What is the market price of 5-trifluoromethylpyridine-3-boronic acid?
Today there is triethylamine-3-sulfonic acid, what is the market for it? This is an essential chemical substance and has great use in many fields. However, its price is not the same, and it is often affected by the quality of the product, supply and demand, and the quality of the land.
If the quality of the product is high, the high quality of the product will be high, and the price will be slightly higher. The high quality of triethylamine-3-sulfonic acid, with a degree of nearly 100%, can be synthesized with precision, and its price may be as high as 100% per kilogram. And if it is less than enough, it will be used to require a little less, or it will be reduced to about 100% gold per kilogram.
The price of supply and demand will also be left and right. If one needs it, the supply will not be demanded, and the price will rise. For example, in a certain period, there are many chemical industries, and there are many raw materials for this purpose, so it will be easy to achieve. On the contrary, if the supply is in demand, the business will be in demand, and it will be reduced in order to sell.

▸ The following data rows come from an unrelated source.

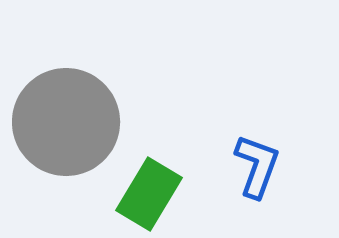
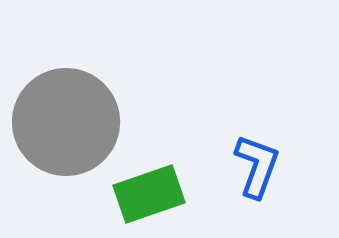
green rectangle: rotated 40 degrees clockwise
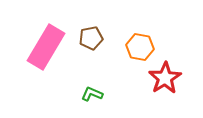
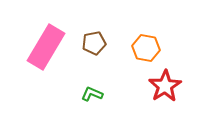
brown pentagon: moved 3 px right, 5 px down
orange hexagon: moved 6 px right, 1 px down
red star: moved 8 px down
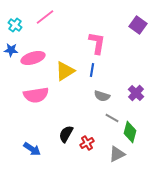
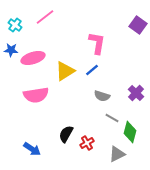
blue line: rotated 40 degrees clockwise
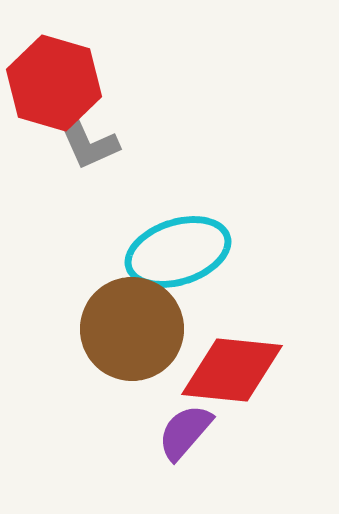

The difference between the land and the land also has an impact. The cost of production may increase, and the cost of production may increase. As far as the region is concerned, if the land is close, it will be less than the province, or slightly lower. For the land and the land, the cost of protection will be added, and the price will be higher.
In order to know the market value of triethylamine-3-sulfonic acid, it is necessary to check the quality, supply and demand, and measure its location. Only by taking into account can we get close to it.